DOMANDE:
(1) Secondo il brano su Eraclito e Aristotele, in che ordine si susseguono, per Vico, i tipi di spiegazione del mondo concepiti dall'uomo?
(2) Cita dal brano su Eraclito e Aristotele il passo che va da «Cominciamo allora da» a «gli diamo oggi.».

ESTRATTO DELLA FONTE:
▼

Cominciamo allora da Eraclito.
Quando questo filosofo presocratico dice «È nel mutamento che le cose si riposano» suggerisce, appunto, che c’è stato un tempo iniziale nel quale il cambiamento aveva un significato opposto a quello che gli diamo oggi.
In letteratura noi abbiamo letto Dante e Shakespeare, in filosofia abbiamo letto Kant, abbiamo letto Seneca, abbiamo letto Platone. Eraclito non aveva letto nessuno di questi, non aveva mai visto un film, non aveva mai assistito neppure a una tragedia di Sofocle. Ecco la forza dei presocratici: questo loro piantare bandierine per primi, in una tabula rasa della conoscenza. In un quadro di Picasso c’è tutta quella densità di studio, di lavoro, di rielaborazione, c’è tutto quello spessore storico perché Picasso ha visto Caravaggio, ha visto Michelangelo, ha visto Giotto. In Giotto non c’è altrettanta elaborazione perché Giotto non ha potuto vedere Michelangelo né Caravaggio né Picasso.
Un’alba come quella dei presocratici ci consente di vedere nel mutamento quell’aspetto tranquillizzante che poi noi, man mano, abbiamo distorto fino a degradarlo nell’attuale forma degenerata dell’ansia, dello shock, dello stress. Da questa frase di Eraclito, perciò, possiamo trarre uno stimolo ad affrontare i mutamenti come fasi aurorali e a guidarne gli esiti verso sbocchi felici.
Aristotele ha una sua idea sul tema?
Rispetto a Eraclito sono già trascorsi centocinquant’anni di riflessione sull’infelicità, sul dolore, sulla fugacità della vita. E qui torna utile rifarci al nostro Giambattista Vico, quando dice che il primo atteggiamento dell’uomo verso il mondo e la prima spiegazione che egli ne concepisce è di ordine religioso; quella successiva è di ordine poetico; quella completa è di ordine razionale, filosofico. Quando Eraclito dice la frase che ho riportato nella nostra conversazione sulla longevità, «Il tempo è un fanciullo che gioca», definisce la realtà in termini poetici. Invece con Aristotele siamo ormai a una visione squisitamente razionale, per cui la felicità è tradotta quasi in una lista matematica di attributi contabili: «Possiamo definire la felicità come la prosperità unita alla virtù; come una vita indipendente; o come il sicuro godimento del massimo piacere; o come una buona condizione di beni e di corpo, unita al potere di difendere i propri beni e il proprio corpo e di farne uso. Da questa definizione di felicità consegue che essa è costituita dalle seguenti parti: buona nascita, abbondanza di amici, buoni amici, ricchezza, buoni figli, abbondanza di figli, una buona vecchiaia e una buona condizione fisica, cioè salute, bellezza, forza, alta statura, atleticità, oltre a fama, onore, fortuna e virtù».

▲

MATERIALE PRESENTATO:
▼

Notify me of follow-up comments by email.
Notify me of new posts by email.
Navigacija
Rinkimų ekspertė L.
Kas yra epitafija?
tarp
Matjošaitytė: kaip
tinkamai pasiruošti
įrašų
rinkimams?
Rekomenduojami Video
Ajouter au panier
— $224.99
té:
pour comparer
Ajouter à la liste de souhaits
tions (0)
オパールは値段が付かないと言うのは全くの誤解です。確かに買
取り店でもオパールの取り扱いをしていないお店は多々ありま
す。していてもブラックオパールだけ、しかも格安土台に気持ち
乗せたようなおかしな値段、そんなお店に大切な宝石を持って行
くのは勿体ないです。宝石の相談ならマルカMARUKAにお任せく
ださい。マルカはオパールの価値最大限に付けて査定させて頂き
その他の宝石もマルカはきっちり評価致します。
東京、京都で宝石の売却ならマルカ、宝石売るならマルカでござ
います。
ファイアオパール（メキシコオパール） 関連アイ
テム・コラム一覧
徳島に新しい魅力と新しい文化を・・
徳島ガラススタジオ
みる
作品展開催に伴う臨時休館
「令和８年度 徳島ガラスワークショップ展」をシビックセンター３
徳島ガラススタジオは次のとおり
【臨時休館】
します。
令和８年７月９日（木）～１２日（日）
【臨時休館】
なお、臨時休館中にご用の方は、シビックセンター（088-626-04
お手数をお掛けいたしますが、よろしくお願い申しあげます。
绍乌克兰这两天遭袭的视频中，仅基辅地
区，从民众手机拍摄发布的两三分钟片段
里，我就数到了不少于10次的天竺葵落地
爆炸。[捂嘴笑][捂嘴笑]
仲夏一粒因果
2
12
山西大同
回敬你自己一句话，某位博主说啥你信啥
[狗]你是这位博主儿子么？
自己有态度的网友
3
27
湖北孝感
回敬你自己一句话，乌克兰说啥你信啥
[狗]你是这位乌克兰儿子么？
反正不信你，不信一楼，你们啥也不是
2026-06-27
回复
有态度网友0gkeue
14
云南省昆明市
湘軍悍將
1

▲

SOLUZIONI:
(1) Prima viene una spiegazione di ordine religioso, poi una di ordine poetico e infine una completa di ordine razionale, filosofico.

(2)
Cominciamo allora da Eraclito.
Quando questo filosofo presocratico dice «È nel mutamento che le cose si riposano» suggerisce, appunto, che c’è stato un tempo iniziale nel quale il cambiamento aveva un significato opposto a quello che gli diamo oggi.